Political Methodology Research Workshops

Spring 2017

12:00-2:00 p.m.
Millikan Room, E53-482, unless otherwise noted
Having taken Quant 1 (17.800) or the equivalent is sufficient preparation for all the sessions.

March 17 (NEW Venue: E51-095) - Introduction to Python and Web Scraping. Instructor: Soubhik Barari
Contemporary political science often draws on rich datasets from social media posts, government pdf documents, and public APIs. To collect and analyze a massive amount of qualitative and quantitative datasets effectively, we need the right computational tools. In this workshop we will demo how to use Python, a popular programming language for data mining, to efficiently scrape diverse web sources using tools like BeautifulSoup, mechanize, and PDFMiner.

April 7 - Using the HMDC Cluster for High-Performance Computing. Instructor: Soubhik Barari
When working with big data, how do you scale up computational resources for large-scale statistical analysis? This workshop will introduce the cluster machine for high-performance computing maintained by HMDC (Harvard-MIT Data Center). Topics covered include setting up accounts, submitting jobs that require high computing power and memory, and parallel computing.

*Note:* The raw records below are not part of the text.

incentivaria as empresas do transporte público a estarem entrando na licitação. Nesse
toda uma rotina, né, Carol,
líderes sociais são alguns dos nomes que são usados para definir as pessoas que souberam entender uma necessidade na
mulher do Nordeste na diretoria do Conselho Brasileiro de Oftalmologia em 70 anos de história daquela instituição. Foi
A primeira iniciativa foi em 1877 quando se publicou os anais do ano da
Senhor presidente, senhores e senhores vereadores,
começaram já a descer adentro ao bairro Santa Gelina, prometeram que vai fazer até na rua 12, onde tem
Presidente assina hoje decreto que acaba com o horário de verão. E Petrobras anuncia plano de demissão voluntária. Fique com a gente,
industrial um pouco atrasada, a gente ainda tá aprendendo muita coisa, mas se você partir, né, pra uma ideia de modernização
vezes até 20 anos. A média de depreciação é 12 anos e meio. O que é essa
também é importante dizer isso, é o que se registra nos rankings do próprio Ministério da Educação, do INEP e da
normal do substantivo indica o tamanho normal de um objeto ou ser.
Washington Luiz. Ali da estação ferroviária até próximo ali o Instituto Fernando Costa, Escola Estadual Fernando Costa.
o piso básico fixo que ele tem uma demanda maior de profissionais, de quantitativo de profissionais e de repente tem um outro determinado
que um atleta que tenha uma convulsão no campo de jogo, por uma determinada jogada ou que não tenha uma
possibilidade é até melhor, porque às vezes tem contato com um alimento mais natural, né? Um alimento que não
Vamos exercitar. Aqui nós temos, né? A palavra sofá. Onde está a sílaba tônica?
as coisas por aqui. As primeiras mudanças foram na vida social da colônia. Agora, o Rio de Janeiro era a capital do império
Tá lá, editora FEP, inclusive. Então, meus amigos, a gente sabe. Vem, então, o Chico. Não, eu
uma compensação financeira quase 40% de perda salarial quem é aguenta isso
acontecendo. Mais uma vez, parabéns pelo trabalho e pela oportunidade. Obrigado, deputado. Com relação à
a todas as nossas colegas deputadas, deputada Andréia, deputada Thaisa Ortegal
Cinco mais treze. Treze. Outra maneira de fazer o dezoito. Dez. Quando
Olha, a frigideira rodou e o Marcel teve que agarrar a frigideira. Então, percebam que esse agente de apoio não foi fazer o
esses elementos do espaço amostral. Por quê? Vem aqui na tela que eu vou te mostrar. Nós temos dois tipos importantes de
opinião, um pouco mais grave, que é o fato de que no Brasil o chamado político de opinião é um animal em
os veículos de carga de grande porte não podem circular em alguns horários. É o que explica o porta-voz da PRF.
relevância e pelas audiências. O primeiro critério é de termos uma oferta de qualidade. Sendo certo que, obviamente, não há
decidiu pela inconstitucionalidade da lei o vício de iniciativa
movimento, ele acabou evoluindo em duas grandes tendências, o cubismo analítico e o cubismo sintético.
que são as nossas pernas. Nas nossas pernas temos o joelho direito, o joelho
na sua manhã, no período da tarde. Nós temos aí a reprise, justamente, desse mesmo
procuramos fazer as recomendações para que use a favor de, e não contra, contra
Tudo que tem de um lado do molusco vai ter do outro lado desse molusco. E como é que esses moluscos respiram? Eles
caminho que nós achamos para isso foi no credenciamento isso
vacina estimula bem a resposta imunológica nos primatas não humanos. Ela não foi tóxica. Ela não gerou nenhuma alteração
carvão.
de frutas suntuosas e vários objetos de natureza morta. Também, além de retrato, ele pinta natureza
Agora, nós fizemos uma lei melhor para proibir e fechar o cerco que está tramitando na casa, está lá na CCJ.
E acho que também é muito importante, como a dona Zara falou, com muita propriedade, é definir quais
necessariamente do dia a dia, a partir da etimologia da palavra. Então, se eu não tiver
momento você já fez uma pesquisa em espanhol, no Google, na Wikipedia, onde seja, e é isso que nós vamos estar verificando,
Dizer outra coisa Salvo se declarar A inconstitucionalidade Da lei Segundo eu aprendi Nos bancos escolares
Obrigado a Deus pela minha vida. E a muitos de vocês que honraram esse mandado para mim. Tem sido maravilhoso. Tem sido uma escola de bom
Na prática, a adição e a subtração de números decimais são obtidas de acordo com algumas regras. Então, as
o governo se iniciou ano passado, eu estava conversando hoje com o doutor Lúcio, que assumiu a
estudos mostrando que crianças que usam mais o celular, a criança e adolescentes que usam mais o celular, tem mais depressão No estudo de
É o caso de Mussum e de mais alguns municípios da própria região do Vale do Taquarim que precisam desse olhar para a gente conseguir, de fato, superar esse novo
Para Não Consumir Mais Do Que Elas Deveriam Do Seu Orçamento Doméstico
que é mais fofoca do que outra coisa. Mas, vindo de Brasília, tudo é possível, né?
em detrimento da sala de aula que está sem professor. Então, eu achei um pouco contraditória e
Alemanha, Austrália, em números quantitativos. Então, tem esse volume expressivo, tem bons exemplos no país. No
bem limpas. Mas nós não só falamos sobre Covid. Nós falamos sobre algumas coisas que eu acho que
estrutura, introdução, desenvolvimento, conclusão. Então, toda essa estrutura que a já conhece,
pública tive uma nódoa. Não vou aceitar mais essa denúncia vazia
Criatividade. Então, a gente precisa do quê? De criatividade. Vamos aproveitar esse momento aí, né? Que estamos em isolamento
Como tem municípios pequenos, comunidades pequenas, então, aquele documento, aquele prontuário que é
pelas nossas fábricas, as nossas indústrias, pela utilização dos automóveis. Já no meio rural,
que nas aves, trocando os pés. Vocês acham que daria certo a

May 5 - ( E51-095) Spatial Data: GIS Visualization and Analysis. Instructor: Justin de Benedictis-Kessner
In social science, spatial information is often an invaluable component of data. Statistics that incorporate this information and the ability to visualize this information along with geographic context are excellent tools for the political scientist. This workshop will cover the basics of visualizing geographic data, the convenient tools available for geocoding, and how to do basic spatial statistics – all in R. Participants should be comfortable working in R and have successfully installed the rdgal and rgeos packages in R ahead of time. This workshop will be in E51-095.